§ **TASK GOAL**: Nothing but the lines below from the one containing "[791,290,832,301] fields: ->" through the one containing "(325, 732) none" should appear in the answer, exact and without pictures.

Records from a dataset
╔══

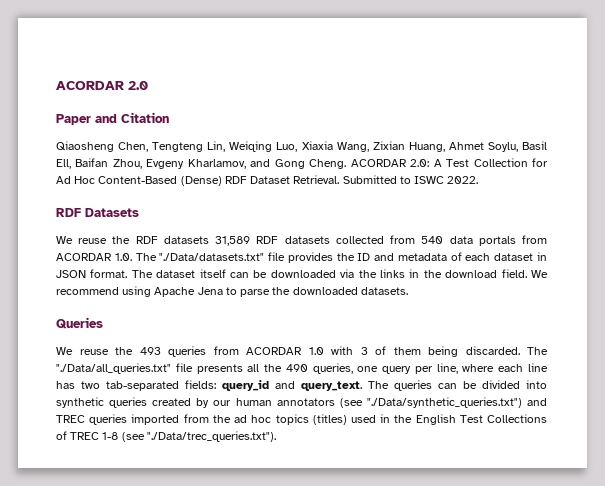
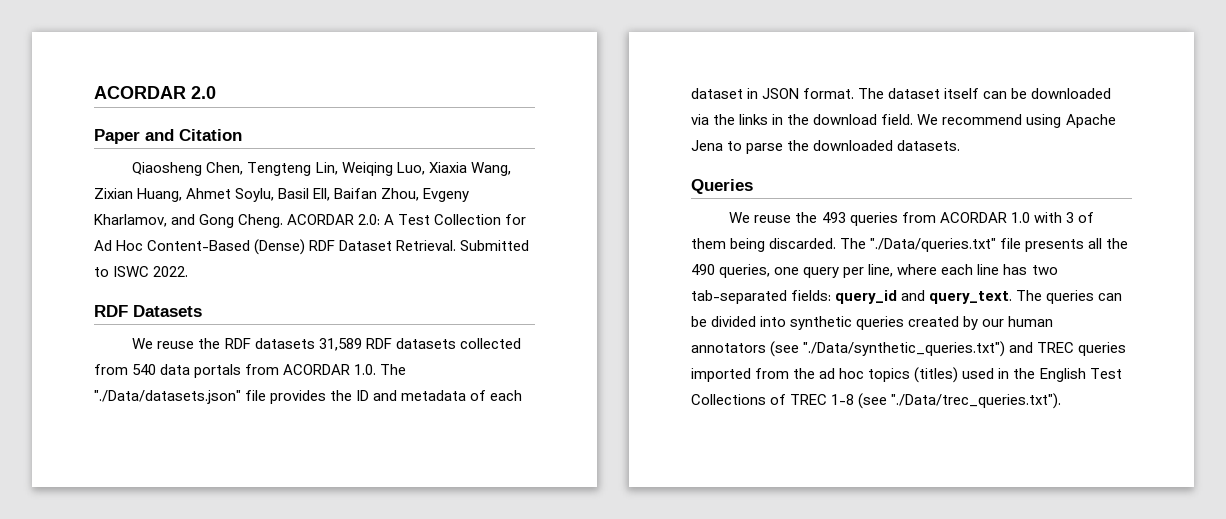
[159,253,265,261] "./Data/datasets.txt" -> [94,390,241,404] "./Data/datasets.json"
[56,363,171,374] "./Data/all_queries.txt" -> [870,238,997,252] "./Data/queries.txt"

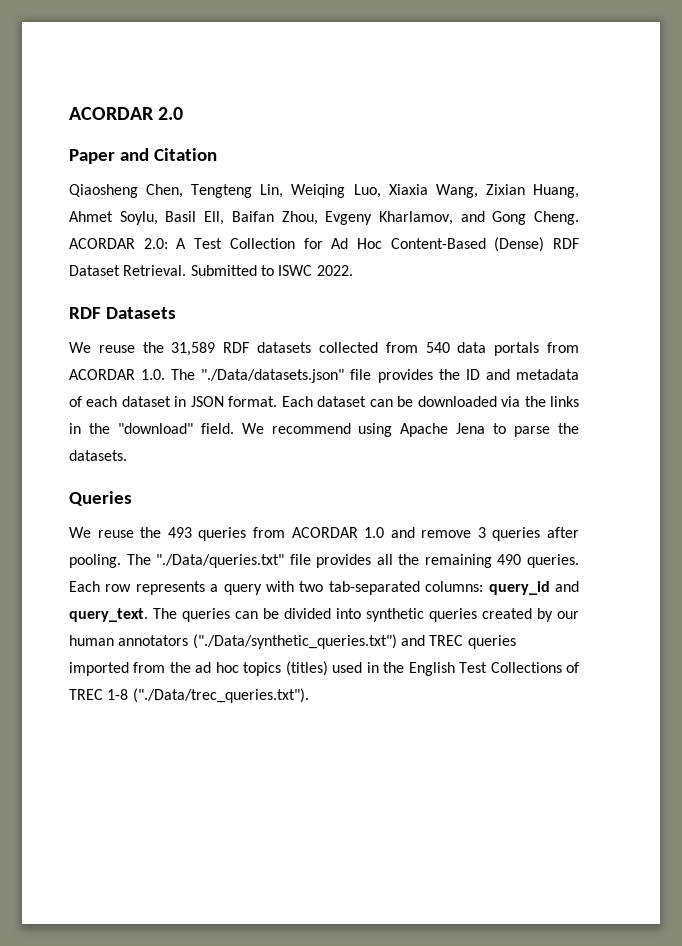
[224,338,315,349] RDF datasets -> (164, 347) none
[858,88,980,99] The dataset itself -> [281,396,367,407] Each dataset
[813,114,878,125] download -> [117,423,193,434] "download"
[813,140,894,151] downloaded -> (580, 428) none
[1033,212,1094,223] [691,238,837,252] with 3 of them being discarded. -> [390,527,579,541] [69,554,121,568] and remove 3 queries after pooling.
[1025,239,1085,252] presents -> [316,554,372,568] provides
[691,264,1028,278] 490 queries, one query per line, where each line has -> [424,554,579,568] [69,581,294,595] remaining 490 queries. Each row represents a query with
[791,290,832,301] fields: -> [425,581,484,592] columns:
[770,341,1006,357] (see "./Data/synthetic_queries.txt") -> [192,634,397,649] ("./Data/synthetic_queries.txt")
[858,393,1062,409] (see "./Data/trec_queries.txt"). -> [132,688,309,703] ("./Data/trec_queries.txt").

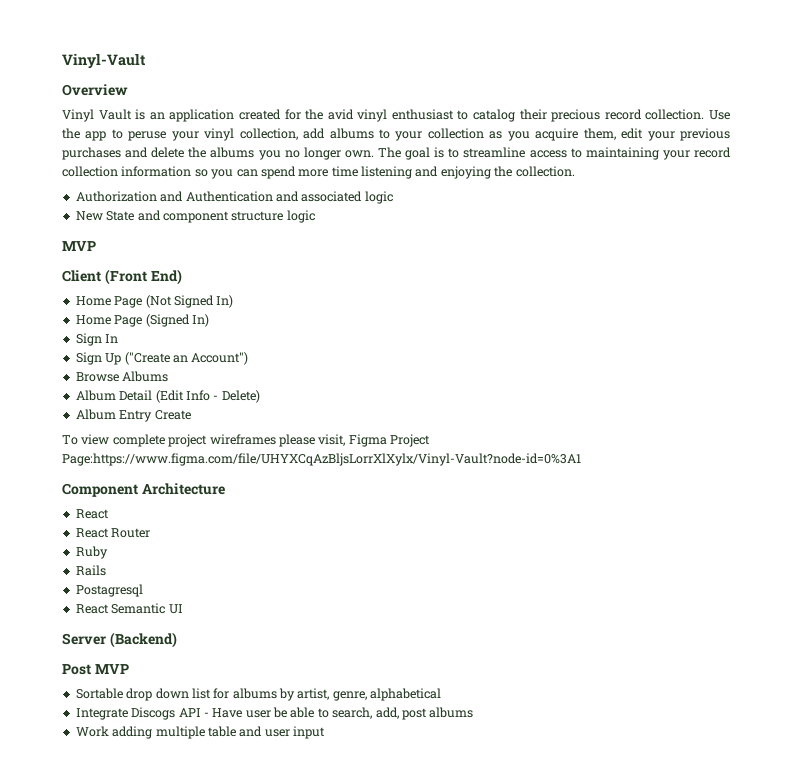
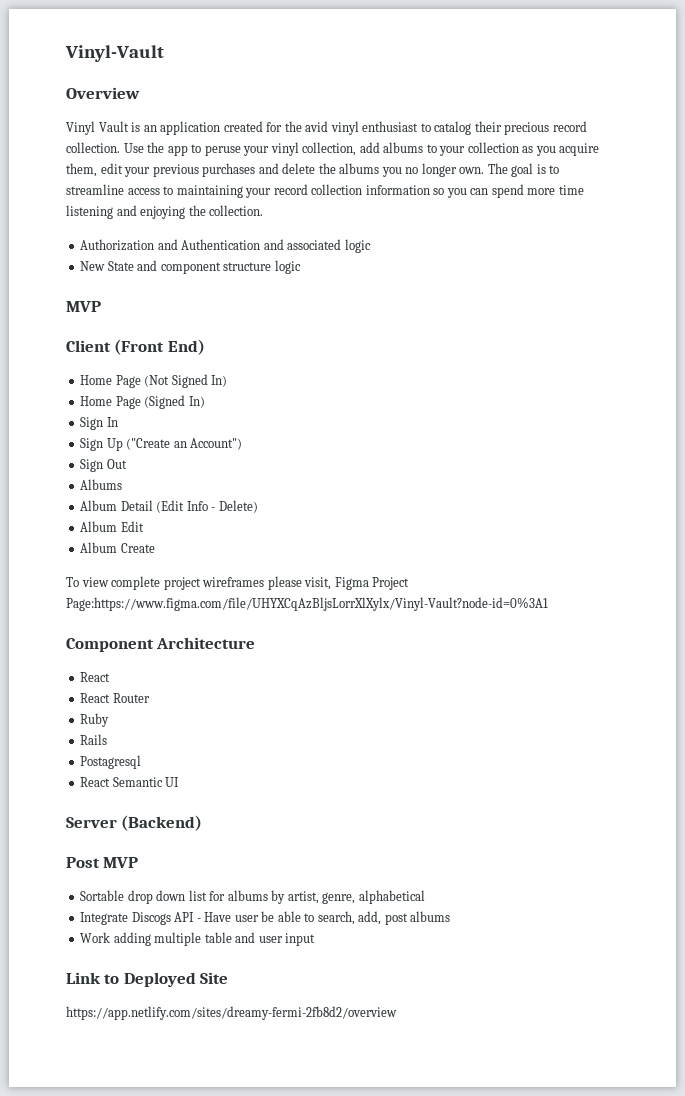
[75,372,119,382] Browse -> [80,459,127,472] Sign Out //
[119,410,153,422] Entry -> [120,521,144,532] [80,542,118,553] Edit // Album
(325, 732) none -> [66,972,229,987] [66,1006,397,1020] // Link to Deployed Site // https://app.netlify.com/sites/dreamy-fermi-2fb8d2/overview

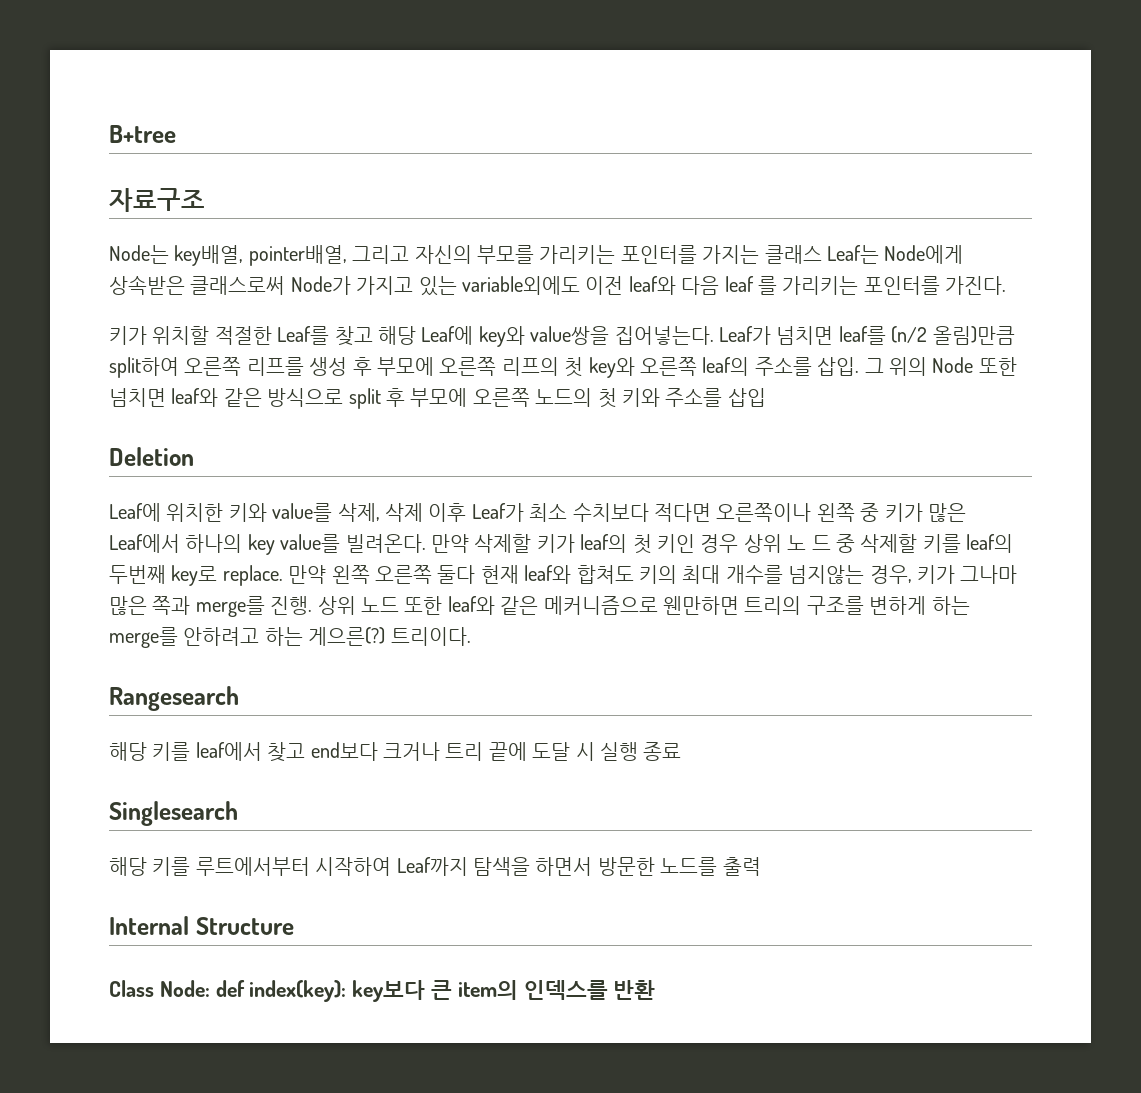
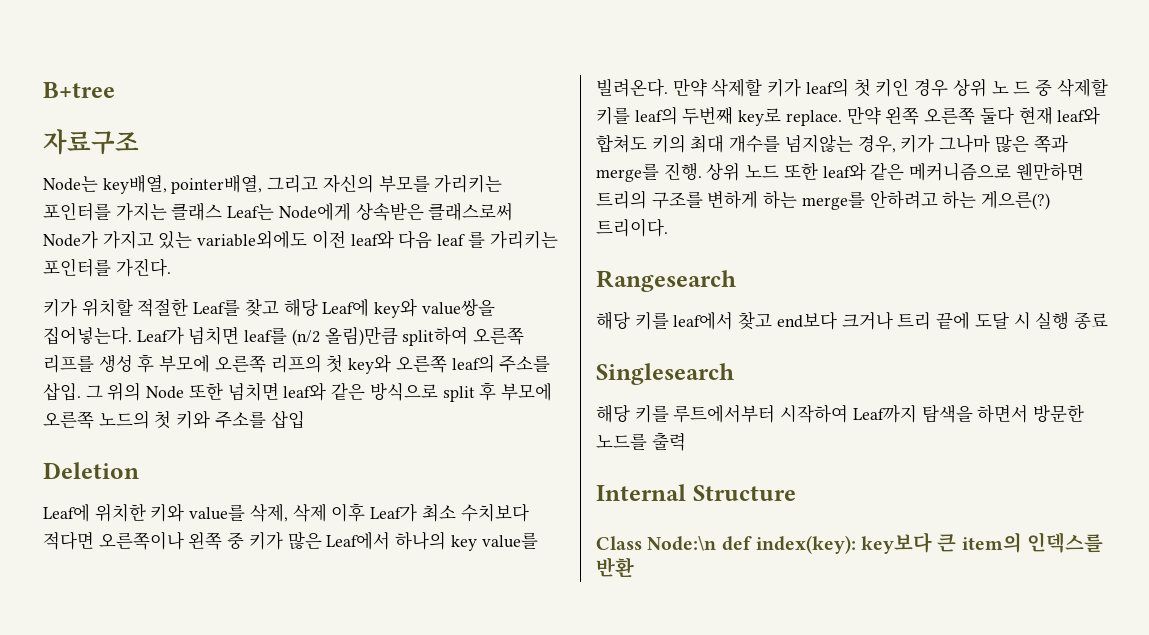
[159,980,210,997] Node: -> [647,536,717,551] Node:\n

╚══

§ **EXERCISE RESULT**:
[791,290,832,301] fields: -> [425,581,484,592] columns:
[770,341,1006,357] (see "./Data/synthetic_queries.txt") -> [192,634,397,649] ("./Data/synthetic_queries.txt")
[858,393,1062,409] (see "./Data/trec_queries.txt"). -> [132,688,309,703] ("./Data/trec_queries.txt").

[75,372,119,382] Browse -> [80,459,127,472] Sign Out //
[119,410,153,422] Entry -> [120,521,144,532] [80,542,118,553] Edit // Album
(325, 732) none -> [66,972,229,987] [66,1006,397,1020] // Link to Deployed Site // https://app.netlify.com/sites/dreamy-fermi-2fb8d2/overview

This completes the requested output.